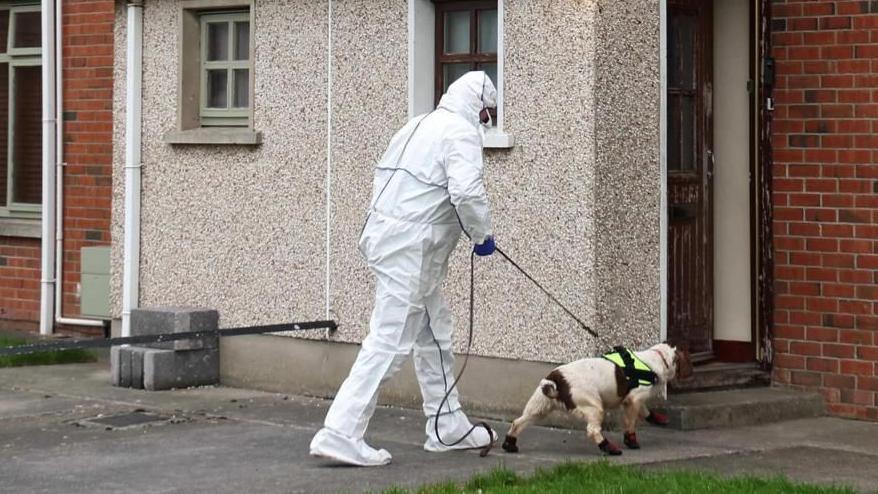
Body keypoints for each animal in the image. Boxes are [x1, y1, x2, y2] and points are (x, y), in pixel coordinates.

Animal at [502, 344, 696, 456]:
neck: (655, 360)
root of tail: (557, 379)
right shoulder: (633, 400)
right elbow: (631, 425)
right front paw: (631, 441)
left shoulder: (632, 400)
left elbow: (646, 411)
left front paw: (657, 418)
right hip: (594, 407)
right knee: (593, 431)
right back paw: (608, 447)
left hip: (539, 407)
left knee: (518, 422)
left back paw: (510, 444)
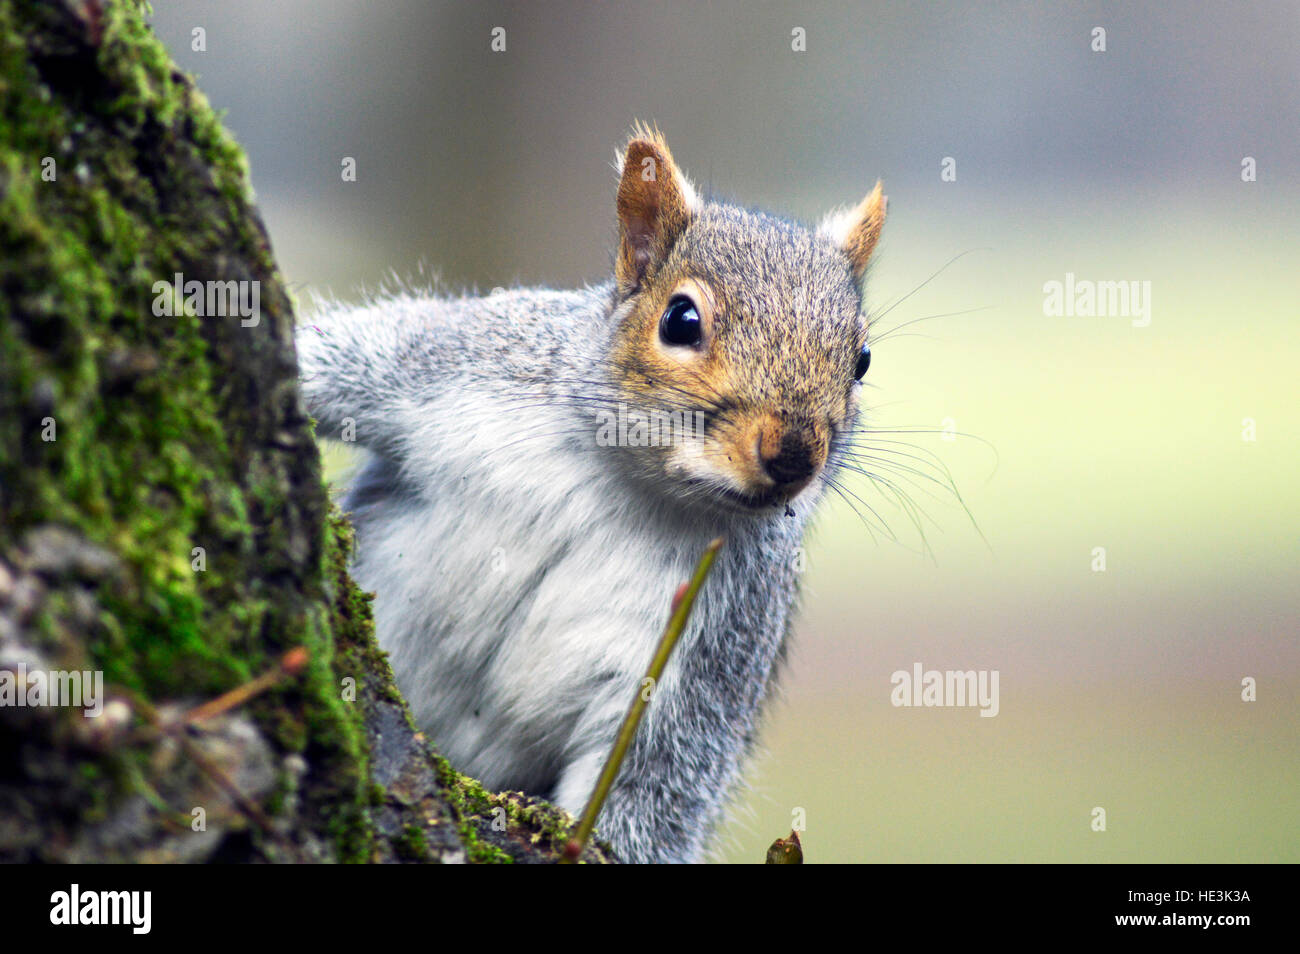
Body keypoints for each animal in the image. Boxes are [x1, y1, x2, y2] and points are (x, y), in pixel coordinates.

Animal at [293, 123, 883, 863]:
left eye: (861, 360)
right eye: (681, 320)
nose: (794, 453)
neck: (629, 482)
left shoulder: (719, 642)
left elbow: (656, 785)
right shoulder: (461, 363)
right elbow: (347, 358)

══════════════════════════════

### GOAL OF THE EXERCISE
Your copy should match the records above exactly, apart from the pictures, which stay out.

### SOLUTION TO THIS TASK
Body keypoints for each animal in the image. Boxes are [x1, y1, x2, y2] and points are (x, y), in pixel coordinates.

Animal at [502, 344, 696, 456]:
neck: (655, 360)
root of tail: (557, 379)
right shoulder: (633, 400)
right elbow: (631, 425)
right front paw: (631, 441)
left shoulder: (632, 400)
left elbow: (646, 411)
left front paw: (657, 418)
right hip: (594, 407)
right knee: (593, 431)
right back paw: (608, 447)
left hip: (539, 407)
left knee: (518, 422)
left back paw: (510, 444)
Body keypoints for each animal in the image. Boxes are [x1, y1, x2, y2] and points are (x, y), in pixel coordinates.

Animal at [293, 123, 883, 863]:
left eye: (861, 360)
right eye: (681, 320)
nose: (794, 453)
neck: (629, 482)
left shoulder: (719, 642)
left elbow: (656, 785)
right shoulder: (461, 363)
right elbow: (347, 358)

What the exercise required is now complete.